A Varanasi le diya si abbandonano nella corrente del Gange come sogni affidati all’esaudimento degli dèi. E proprio come una fiammella vagante Diya vaga per le strade, spinta da un vento rapitore, lo stesso che ha nello sguardo. Fluttua ancora davanti ai miei occhi come un batuffolo d’innocenza, senza meta, nel flusso inarrestabile del fiume di un’esistenza senza sponde, senza orizzonti, qui anche più insidioso che altrove… Diya è come l’incertezza e la speranza stemperati in un viso molto piccolo, molto tenero, molto innocente, leggiadra come un pulcino fra le piume di una chioccia. Un viso che è una melodia vivente come quello di una madonna di Murillo.

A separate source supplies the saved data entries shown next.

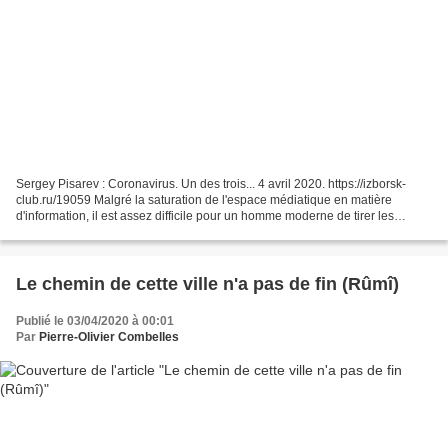
Sergey Pisarev : Coronavirus. Un des trois... 4 avril 2020. https://izborsk-
club.ru/19059 Malgré la saturation de l'espace médiatique en matière
d'information, il est assez difficile pour un homme moderne de tirer les
bonnes conclusions et de définir...
Le chemin de cette ville n'a pas de fin (Rûmî)
Publié le 03/04/2020 à 00:01
Par
Pierre-Olivier Combelles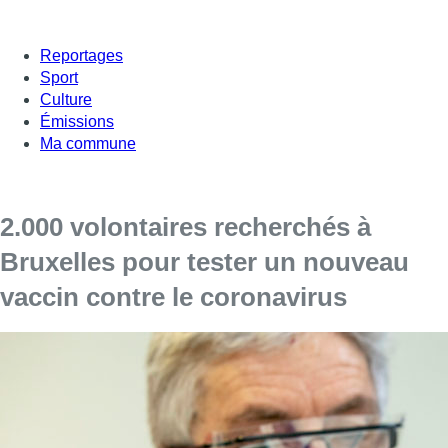
Reportages
Sport
Culture
Émissions
Ma commune
2.000 volontaires recherchés à
Bruxelles pour tester un nouveau
vaccin contre le coronavirus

Molto curato è l’accesso al Jama Masjid il cui portale composito, che si chiama pishtaq, chiude la grande volta ogivale del mihrab, ossia la nicchia della preghiera orientata verso la Mecca. Sul portale, che nell’architettura islamica è uno degli elementi di maggiore spicco, si staglia la mole imponente e perfetta di una cupola a bulbo, come un gigantesco turbante. Essa è realizzata in marmo bianco e posta simmetricamente al centro di altre due di diametro inferiore, esse pure ogivali e dello stesso materiale. L’architettura del Jama Masjid riflette le planimetrie della tradizione araba, con i minareti di quaranta metri di altezza, l’immenso cortile, i portali, le cupole e una decorazione armoniosa che unisce elementi dell’arte moghul e quella indiana. Gli elementi stilistici propri della spiritualità indiana, adottati in un luogo di culto così specifico dell’Islam come questo, sono un esempio della straordinaria capacità di convivenza e di adattamento di culti diversi e la lungimirante attitudine alla tolleranza dei Moghul che la promossero. Purtroppo la linea dell’illuminata apertura mentale originaria si è spesso interrotta nel tempo. Lo testimoniano gli attentati terroristici degli ultimi tempi, quello dell’aprile del 2006 in particolare, che provocò numerosi feriti nel corso di un venerdì di preghiera in mezzo a una folla di almeno mille fedeli.